In my fall convocation remarks I characterized the budget situation as the “perfect storm.” I pointed out that this combination of complex circumstances will not allow us to weather these difficult economic and political factors with “business as usual” thinking. At that time, I shared with you five specific strategies that I stressed as essential for the University to move with deliberate speed and intentionality to: continue to develop programs of national distinction; tap into a rich market for degree completion programs; consider new media technologies to assist student learning; increase out-of-state enrollment; and foster an entrepreneurial spirit to solicit ideas on how best to meet these fiscal challenges. To this end, I have directed that:
- Cabinet members will meet with faculty, staff and students to explain our situation in more detail and to solicit ideas. Open sessions on the budget are scheduled for the coming weeks. Please take the time to attend them and become more knowledgeable about the budget situation.
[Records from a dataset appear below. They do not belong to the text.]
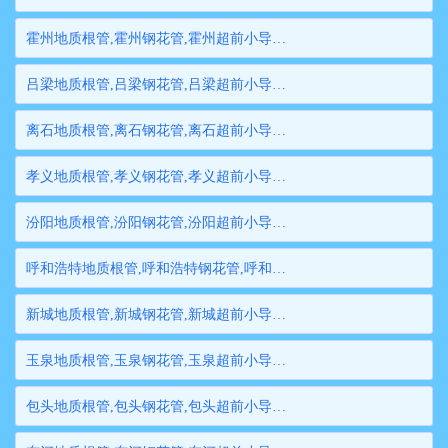
霍州地质根管,霍州钢花管,霍州超前小导管,霍州边坡支护管,霍州钢管桩,霍州隧道注浆管,霍州管棚管
吕梁地质根管,吕梁钢花管,吕梁超前小导管,吕梁边坡支护管,吕梁钢管桩,吕梁隧道注浆管,吕梁管棚管
离石地质根管,离石钢花管,离石超前小导管,离石边坡支护管,离石钢管桩,离石隧道注浆管,离石管棚管
孝义地质根管,孝义钢花管,孝义超前小导管,孝义边坡支护管,孝义钢管桩,孝义隧道注浆管,孝义管棚管
汾阳地质根管,汾阳钢花管,汾阳超前小导管,汾阳边坡支护管,汾阳钢管桩,汾阳隧道注浆管,汾阳管棚管
呼和浩特地质根管,呼和浩特钢花管,呼和浩特超前小导管,呼和浩特边坡支护管,呼和浩特钢管桩,呼和浩特隧道注浆管,呼和浩特管棚管
新城地质根管,新城钢花管,新城超前小导管,新城边坡支护管,新城钢管桩,新城隧道注浆管,新城管棚管
玉泉地质根管,玉泉钢花管,玉泉超前小导管,玉泉边坡支护管,玉泉钢管桩,玉泉隧道注浆管,玉泉管棚管
包头地质根管,包头钢花管,包头超前小导管,包头边坡支护管,包头钢管桩,包头隧道注浆管,包头管棚管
- Senior leadership will meet with respective staff to solicit revenue generation suggestions and cost-cutting ideas.
- Senior administration will establish a University Budget “hot link” on our website to enable direct input by the University community of suggestions that positively impact the bottom line.
- Senior administration will write articles in the Snapper and the Exchange to keep students, faculty, and staff informed.
- Senior administration and our trustees will take the lead in increasing outreach and advocacy contacts with policy makers and opinion shapers. This is an area in which each member of the University community can participate.
The challenges to delivering a quality education to our students are significant, but not insurmountable. As others have done before in the history of this University, we will come together with new strategies to serve our students and to ensure continued educational excellence. I sincerely appreciate your commitment to the University’s mission and vision as, together, we keep alive the promise we make to our students that they will have the opportunity for an educational experience that is second to none.